[Data in this exercise]
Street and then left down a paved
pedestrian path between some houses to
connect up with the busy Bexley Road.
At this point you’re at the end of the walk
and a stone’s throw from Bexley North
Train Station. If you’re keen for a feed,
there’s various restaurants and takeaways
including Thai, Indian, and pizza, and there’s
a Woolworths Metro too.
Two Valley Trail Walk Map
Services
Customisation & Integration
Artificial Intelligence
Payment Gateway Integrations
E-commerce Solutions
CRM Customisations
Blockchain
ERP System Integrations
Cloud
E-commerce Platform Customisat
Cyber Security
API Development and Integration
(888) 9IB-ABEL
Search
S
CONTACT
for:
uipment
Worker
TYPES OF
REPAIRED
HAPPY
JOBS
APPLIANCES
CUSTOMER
[/Data in this exercise]
[Data in this exercise]
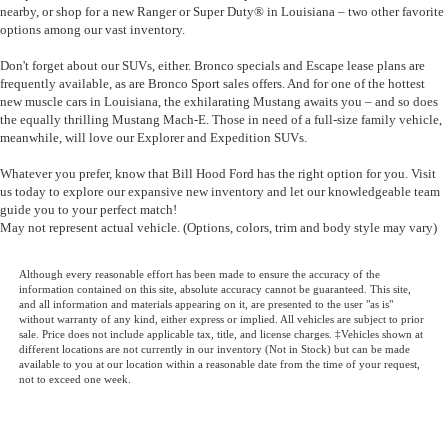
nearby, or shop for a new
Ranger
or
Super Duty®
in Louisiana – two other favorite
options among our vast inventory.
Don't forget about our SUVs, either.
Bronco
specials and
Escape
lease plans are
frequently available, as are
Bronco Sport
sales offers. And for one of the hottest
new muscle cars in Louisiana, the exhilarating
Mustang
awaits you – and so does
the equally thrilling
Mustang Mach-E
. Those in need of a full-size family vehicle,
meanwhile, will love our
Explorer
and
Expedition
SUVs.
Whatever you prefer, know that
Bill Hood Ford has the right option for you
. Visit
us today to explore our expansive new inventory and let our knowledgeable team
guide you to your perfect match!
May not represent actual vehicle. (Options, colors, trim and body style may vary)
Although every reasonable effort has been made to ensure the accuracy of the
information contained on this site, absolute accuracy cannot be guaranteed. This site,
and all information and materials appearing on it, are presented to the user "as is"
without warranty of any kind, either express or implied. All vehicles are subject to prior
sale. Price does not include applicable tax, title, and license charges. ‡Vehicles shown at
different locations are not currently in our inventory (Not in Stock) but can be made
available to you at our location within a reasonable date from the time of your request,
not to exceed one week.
[/Data in this exercise]
## What is expected
Going through the entries, return every line holding the word "Integrations".

## Response to this exercise
Payment Gateway Integrations
ERP System Integrations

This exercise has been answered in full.